If you have bought salad plants from Suttons, your young plants have been grown under ideal conditions and they will develop best if these directions are followed closely.

On arrival

Remove the plants from the box as soon as they arrive and check that the compost block is adequately moist, watering if necessary with tepid water. Leave them on a shaded windowsill or in a greenhouse for a few hours to settle before further handling, ensuring a frost-free non-draughty situation.

Potting On

Your salad plants should be potted on as soon as possible, but they will keep quite well for 2-3 days if necessary, provided they are kept in a warm light place and are not allowed to dry out. Using a 9 to 11cm pot for the tomatoes and cucumbers and a 5 to 7cm pot for the lettuce, pot the plants into a good quality potting compost. If the block of compost is surrounded by any woven material, this should not be removed as it is specially designed to allow the roots to penetrate through into the potting compost. Before planting make sure that the root ball is not dry, water well an hour or so beforehand, if necessary. Set the plants so that the top of the root ball is about 1cm (0.5″) below the compost surface.

Growing On

After potting, give a thorough watering, but thereafter take care to avoid over wet conditions, particularly as the young plants become re-established. Grow on in a light, humid position, and maintain an initial temperature of 16-18°C (60-65°F).

Ventilate when possible to improve air circulation and after the first week gradually lower the temperatures over the next couple of weeks to harden off the plants. By this time the roots should have filled the pots and as soon as any risk of frost has passed and night temperatures are regularly 5°C plus the plants are ready for planting into their final growing position.

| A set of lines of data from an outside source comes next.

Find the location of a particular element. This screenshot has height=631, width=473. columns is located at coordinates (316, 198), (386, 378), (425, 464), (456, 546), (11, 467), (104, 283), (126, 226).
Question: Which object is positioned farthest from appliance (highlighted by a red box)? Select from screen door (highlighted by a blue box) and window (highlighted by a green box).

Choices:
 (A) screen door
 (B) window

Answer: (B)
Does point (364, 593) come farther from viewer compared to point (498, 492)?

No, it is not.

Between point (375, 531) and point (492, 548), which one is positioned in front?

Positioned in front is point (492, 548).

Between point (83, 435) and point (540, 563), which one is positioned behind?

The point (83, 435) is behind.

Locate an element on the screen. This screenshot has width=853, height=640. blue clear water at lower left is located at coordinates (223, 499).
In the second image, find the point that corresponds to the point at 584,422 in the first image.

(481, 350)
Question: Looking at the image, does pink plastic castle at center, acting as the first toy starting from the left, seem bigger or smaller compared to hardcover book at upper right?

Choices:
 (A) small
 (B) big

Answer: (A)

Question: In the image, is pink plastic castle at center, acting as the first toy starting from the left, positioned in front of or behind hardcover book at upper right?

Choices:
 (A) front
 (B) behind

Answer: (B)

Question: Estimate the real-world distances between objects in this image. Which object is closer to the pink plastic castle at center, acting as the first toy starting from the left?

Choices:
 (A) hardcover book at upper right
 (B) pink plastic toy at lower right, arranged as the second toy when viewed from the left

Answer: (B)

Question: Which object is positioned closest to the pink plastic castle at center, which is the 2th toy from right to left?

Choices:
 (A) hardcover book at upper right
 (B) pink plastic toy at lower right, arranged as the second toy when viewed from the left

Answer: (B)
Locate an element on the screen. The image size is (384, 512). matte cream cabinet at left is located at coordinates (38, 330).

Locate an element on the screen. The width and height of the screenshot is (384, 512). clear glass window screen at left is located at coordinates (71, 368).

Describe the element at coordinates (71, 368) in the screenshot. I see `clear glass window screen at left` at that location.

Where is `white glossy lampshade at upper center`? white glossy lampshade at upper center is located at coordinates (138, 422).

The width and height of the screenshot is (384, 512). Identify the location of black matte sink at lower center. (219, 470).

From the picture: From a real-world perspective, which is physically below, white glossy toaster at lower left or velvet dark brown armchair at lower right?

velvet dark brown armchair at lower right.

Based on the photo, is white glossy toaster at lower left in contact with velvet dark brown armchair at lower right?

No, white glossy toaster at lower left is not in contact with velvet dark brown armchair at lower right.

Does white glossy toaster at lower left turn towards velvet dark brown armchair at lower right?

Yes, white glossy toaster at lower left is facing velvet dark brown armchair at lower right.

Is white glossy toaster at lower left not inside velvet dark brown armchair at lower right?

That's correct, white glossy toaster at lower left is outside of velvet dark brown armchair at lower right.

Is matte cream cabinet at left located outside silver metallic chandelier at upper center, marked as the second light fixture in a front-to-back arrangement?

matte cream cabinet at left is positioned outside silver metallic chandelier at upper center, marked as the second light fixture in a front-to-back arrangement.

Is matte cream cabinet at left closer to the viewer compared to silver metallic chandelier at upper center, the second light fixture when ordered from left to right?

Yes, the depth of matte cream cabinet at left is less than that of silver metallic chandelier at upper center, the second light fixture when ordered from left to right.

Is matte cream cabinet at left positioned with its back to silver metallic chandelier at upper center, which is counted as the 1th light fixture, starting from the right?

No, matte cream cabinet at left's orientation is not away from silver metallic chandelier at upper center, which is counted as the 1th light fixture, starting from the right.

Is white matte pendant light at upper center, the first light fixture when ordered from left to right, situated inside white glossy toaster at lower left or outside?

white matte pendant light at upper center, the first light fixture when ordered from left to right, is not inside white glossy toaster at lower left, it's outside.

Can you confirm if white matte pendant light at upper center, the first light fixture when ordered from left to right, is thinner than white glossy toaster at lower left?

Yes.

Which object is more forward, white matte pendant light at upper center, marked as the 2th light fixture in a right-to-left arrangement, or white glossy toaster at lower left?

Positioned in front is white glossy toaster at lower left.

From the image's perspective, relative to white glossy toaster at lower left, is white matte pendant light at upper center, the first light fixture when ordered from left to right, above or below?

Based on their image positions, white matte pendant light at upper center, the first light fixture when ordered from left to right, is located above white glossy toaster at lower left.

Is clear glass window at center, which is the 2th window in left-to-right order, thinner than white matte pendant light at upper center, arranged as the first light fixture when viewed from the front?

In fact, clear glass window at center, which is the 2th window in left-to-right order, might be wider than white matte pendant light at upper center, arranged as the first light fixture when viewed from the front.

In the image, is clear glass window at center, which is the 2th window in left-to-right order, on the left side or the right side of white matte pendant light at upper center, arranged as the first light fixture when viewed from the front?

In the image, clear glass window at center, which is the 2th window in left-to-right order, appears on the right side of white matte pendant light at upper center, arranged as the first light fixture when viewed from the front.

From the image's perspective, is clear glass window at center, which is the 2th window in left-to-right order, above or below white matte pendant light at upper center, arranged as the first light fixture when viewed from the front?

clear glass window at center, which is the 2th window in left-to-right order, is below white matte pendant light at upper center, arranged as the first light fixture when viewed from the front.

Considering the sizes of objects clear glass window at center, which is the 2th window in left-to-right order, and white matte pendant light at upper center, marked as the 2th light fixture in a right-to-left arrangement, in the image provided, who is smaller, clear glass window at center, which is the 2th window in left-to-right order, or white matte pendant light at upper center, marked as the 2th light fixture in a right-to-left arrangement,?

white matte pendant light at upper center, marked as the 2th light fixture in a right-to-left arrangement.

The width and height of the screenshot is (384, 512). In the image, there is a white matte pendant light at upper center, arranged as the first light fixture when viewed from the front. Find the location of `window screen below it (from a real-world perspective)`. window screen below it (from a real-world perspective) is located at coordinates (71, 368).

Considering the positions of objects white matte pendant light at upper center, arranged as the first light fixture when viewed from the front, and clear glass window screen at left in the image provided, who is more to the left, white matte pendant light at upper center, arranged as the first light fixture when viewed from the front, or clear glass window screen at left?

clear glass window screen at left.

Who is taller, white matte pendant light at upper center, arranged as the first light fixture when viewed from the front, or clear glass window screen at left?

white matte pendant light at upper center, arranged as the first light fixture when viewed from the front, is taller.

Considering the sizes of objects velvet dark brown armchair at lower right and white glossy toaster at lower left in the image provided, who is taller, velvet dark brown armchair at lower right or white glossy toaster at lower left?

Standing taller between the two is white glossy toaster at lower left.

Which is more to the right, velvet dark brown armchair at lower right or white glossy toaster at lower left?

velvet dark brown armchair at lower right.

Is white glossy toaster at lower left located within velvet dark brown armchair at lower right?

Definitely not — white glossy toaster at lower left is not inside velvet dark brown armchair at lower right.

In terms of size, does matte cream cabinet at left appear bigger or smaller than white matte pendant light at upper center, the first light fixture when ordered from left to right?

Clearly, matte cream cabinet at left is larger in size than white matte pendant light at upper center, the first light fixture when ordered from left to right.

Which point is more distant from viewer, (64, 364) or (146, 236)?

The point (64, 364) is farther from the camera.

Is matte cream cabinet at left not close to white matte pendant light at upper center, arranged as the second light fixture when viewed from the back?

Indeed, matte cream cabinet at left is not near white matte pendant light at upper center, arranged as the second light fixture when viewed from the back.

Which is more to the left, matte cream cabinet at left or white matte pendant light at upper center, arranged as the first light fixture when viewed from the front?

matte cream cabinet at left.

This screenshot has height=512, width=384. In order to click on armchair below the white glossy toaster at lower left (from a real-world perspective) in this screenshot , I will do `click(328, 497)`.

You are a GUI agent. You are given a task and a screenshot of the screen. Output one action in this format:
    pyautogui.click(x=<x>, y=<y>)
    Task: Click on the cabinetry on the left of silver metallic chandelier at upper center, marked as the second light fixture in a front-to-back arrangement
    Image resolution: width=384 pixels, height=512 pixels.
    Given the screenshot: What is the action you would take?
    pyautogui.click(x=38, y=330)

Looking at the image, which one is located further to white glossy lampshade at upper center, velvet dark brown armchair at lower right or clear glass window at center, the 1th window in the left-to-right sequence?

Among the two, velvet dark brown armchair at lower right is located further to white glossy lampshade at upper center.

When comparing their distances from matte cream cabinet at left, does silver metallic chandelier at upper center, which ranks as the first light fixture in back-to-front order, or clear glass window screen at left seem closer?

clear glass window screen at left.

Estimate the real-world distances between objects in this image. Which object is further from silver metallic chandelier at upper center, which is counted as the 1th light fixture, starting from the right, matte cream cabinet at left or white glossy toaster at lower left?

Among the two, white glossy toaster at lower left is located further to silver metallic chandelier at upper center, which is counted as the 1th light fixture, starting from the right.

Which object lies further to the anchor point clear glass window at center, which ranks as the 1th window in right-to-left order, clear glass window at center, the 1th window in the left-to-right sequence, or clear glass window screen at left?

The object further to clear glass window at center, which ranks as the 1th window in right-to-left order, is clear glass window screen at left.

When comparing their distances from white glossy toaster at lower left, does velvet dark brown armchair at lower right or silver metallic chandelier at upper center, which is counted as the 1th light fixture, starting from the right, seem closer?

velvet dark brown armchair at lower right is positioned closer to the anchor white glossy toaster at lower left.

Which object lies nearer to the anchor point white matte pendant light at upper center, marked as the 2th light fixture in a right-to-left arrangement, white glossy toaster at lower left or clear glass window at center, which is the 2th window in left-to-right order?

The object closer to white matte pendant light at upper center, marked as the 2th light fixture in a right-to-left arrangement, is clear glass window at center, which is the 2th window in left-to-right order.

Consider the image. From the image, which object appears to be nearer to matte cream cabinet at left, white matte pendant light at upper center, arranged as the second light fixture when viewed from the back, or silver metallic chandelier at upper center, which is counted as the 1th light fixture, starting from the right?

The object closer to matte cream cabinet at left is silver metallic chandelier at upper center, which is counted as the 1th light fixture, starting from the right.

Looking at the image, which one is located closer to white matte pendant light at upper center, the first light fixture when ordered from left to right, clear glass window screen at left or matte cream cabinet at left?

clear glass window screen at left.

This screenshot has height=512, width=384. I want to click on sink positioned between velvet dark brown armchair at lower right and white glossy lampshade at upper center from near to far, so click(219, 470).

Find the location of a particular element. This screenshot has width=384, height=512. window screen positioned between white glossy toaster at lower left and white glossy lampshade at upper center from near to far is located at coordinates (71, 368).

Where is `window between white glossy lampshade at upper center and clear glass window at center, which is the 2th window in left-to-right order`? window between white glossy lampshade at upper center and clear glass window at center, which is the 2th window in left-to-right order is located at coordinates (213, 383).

Should there be more than one seedling in the plug pinch out the weakest. Plant out in a sunny or lightly shaded spot 23cm (9″) apart in each direction. Keep the plants well watered during dry spells.


Cucumbers can be very prolific if given the right growing conditions so a little extra effort at the planting stage will give bigger harvests throughout the summer. Select a planting position in a warm sunny spot and incorporate into the well drained soil, a good quantity of fertile organic matter such as well rotted manure or composted garden waste.

Although not essential it is highly recommended to cover an area up to 1 meter square with a black polythene sheet, through which small holes have been made to allow the rain water to pass through. The sheet will not only keep the competitive weeds down and protect the maturing fruit but also warm the soil around the roots of the plant.

Plant 30cm in from the diagonal corners by cutting a cross, slightly larger than the volume of the root ball and then planting, ensuring that the root ball is covered over with soil.

The plants are very vigorous and will soon scramble over the ground so a couple of well placed canes will help to contain the plants away from other crops. As the cucumbers reach edible size, they should be picked regularly which will encourage the plant to produce more fruits.


Tomatoes will perform well in the garden if planted in a sunny, sheltered position after carefully hardening off and the risk of frost has passed. Space the plants 45cm (18″) apart and provide adequate support from an early stage tying in the main stem as the plants develop.

Side shoots, which appear where the leaf stalks join the stem, should be removed by pinching out when they are about 2.5cm (1″) long.Water well, particularly during dry spells and once the fruit starts to set apply a liquid tomato fertiliser.In the autumn, as the weather turns cooler, container grown plants may be moved into the greenhouse or conservatory to extend the fruiting period.